**Exercise objective:**
Give every line of all the records below as a JSON list of strings, one string per line, leaving out any blank lines.
□ □ □
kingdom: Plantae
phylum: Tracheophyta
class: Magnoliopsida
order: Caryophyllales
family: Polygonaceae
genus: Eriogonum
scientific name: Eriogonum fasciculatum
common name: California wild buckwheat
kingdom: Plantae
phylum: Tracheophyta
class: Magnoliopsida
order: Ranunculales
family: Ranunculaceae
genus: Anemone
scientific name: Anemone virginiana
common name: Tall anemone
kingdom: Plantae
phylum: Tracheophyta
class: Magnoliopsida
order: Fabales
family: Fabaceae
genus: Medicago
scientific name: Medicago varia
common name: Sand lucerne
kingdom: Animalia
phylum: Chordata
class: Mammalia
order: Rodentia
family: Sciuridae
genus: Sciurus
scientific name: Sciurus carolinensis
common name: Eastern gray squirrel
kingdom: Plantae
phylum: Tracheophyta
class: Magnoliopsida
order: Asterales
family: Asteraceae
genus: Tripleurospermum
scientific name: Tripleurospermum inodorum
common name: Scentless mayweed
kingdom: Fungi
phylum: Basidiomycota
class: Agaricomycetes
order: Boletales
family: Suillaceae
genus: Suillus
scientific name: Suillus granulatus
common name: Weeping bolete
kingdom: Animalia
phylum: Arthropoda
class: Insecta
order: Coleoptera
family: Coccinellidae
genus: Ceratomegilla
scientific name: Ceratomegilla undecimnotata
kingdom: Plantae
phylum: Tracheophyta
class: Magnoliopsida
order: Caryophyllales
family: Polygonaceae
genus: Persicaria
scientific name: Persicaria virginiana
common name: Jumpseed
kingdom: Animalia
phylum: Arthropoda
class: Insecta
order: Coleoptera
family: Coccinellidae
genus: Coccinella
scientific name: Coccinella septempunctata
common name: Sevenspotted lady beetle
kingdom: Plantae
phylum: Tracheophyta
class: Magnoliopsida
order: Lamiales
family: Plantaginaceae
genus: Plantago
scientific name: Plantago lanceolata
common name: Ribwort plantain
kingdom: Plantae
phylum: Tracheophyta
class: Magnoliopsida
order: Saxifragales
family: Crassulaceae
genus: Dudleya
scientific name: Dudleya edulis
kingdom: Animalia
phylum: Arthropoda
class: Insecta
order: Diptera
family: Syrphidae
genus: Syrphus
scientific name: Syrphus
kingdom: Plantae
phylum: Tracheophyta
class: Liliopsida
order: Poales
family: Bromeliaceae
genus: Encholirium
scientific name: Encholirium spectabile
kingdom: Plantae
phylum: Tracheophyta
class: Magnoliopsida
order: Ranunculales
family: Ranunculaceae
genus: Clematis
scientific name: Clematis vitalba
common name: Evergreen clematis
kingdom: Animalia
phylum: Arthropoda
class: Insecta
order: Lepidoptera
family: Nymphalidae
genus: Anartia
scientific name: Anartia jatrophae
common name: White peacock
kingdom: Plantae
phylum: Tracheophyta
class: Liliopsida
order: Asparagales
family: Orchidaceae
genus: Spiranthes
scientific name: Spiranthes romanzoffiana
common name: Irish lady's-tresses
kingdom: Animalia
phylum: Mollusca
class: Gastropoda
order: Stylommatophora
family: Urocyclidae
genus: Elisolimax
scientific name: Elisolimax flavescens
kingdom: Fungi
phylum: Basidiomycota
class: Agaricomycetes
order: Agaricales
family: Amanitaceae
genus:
□ □ □
**Response to the exercise:**
[
  "kingdom: Plantae",
  "phylum: Tracheophyta",
  "class: Magnoliopsida",
  "order: Caryophyllales",
  "family: Polygonaceae",
  "genus: Eriogonum",
  "scientific name: Eriogonum fasciculatum",
  "common name: California wild buckwheat",
  "kingdom: Plantae",
  "phylum: Tracheophyta",
  "class: Magnoliopsida",
  "order: Ranunculales",
  "family: Ranunculaceae",
  "genus: Anemone",
  "scientific name: Anemone virginiana",
  "common name: Tall anemone",
  "kingdom: Plantae",
  "phylum: Tracheophyta",
  "class: Magnoliopsida",
  "order: Fabales",
  "family: Fabaceae",
  "genus: Medicago",
  "scientific name: Medicago varia",
  "common name: Sand lucerne",
  "kingdom: Animalia",
  "phylum: Chordata",
  "class: Mammalia",
  "order: Rodentia",
  "family: Sciuridae",
  "genus: Sciurus",
  "scientific name: Sciurus carolinensis",
  "common name: Eastern gray squirrel",
  "kingdom: Plantae",
  "phylum: Tracheophyta",
  "class: Magnoliopsida",
  "order: Asterales",
  "family: Asteraceae",
  "genus: Tripleurospermum",
  "scientific name: Tripleurospermum inodorum",
  "common name: Scentless mayweed",
  "kingdom: Fungi",
  "phylum: Basidiomycota",
  "class: Agaricomycetes",
  "order: Boletales",
  "family: Suillaceae",
  "genus: Suillus",
  "scientific name: Suillus granulatus",
  "common name: Weeping bolete",
  "kingdom: Animalia",
  "phylum: Arthropoda",
  "class: Insecta",
  "order: Coleoptera",
  "family: Coccinellidae",
  "genus: Ceratomegilla",
  "scientific name: Ceratomegilla undecimnotata",
  "kingdom: Plantae",
  "phylum: Tracheophyta",
  "class: Magnoliopsida",
  "order: Caryophyllales",
  "family: Polygonaceae",
  "genus: Persicaria",
  "scientific name: Persicaria virginiana",
  "common name: Jumpseed",
  "kingdom: Animalia",
  "phylum: Arthropoda",
  "class: Insecta",
  "order: Coleoptera",
  "family: Coccinellidae",
  "genus: Coccinella",
  "scientific name: Coccinella septempunctata",
  "common name: Sevenspotted lady beetle",
  "kingdom: Plantae",
  "phylum: Tracheophyta",
  "class: Magnoliopsida",
  "order: Lamiales",
  "family: Plantaginaceae",
  "genus: Plantago",
  "scientific name: Plantago lanceolata",
  "common name: Ribwort plantain",
  "kingdom: Plantae",
  "phylum: Tracheophyta",
  "class: Magnoliopsida",
  "order: Saxifragales",
  "family: Crassulaceae",
  "genus: Dudleya",
  "scientific name: Dudleya edulis",
  "kingdom: Animalia",
  "phylum: Arthropoda",
  "class: Insecta",
  "order: Diptera",
  "family: Syrphidae",
  "genus: Syrphus",
  "scientific name: Syrphus",
  "kingdom: Plantae",
  "phylum: Tracheophyta",
  "class: Liliopsida",
  "order: Poales",
  "family: Bromeliaceae",
  "genus: Encholirium",
  "scientific name: Encholirium spectabile",
  "kingdom: Plantae",
  "phylum: Tracheophyta",
  "class: Magnoliopsida",
  "order: Ranunculales",
  "family: Ranunculaceae",
  "genus: Clematis",
  "scientific name: Clematis vitalba",
  "common name: Evergreen clematis",
  "kingdom: Animalia",
  "phylum: Arthropoda",
  "class: Insecta",
  "order: Lepidoptera",
  "family: Nymphalidae",
  "genus: Anartia",
  "scientific name: Anartia jatrophae",
  "common name: White peacock",
  "kingdom: Plantae",
  "phylum: Tracheophyta",
  "class: Liliopsida",
  "order: Asparagales",
  "family: Orchidaceae",
  "genus: Spiranthes",
  "scientific name: Spiranthes romanzoffiana",
  "common name: Irish lady's-tresses",
  "kingdom: Animalia",
  "phylum: Mollusca",
  "class: Gastropoda",
  "order: Stylommatophora",
  "family: Urocyclidae",
  "genus: Elisolimax",
  "scientific name: Elisolimax flavescens",
  "kingdom: Fungi",
  "phylum: Basidiomycota",
  "class: Agaricomycetes",
  "order: Agaricales",
  "family: Amanitaceae",
  "genus:"
]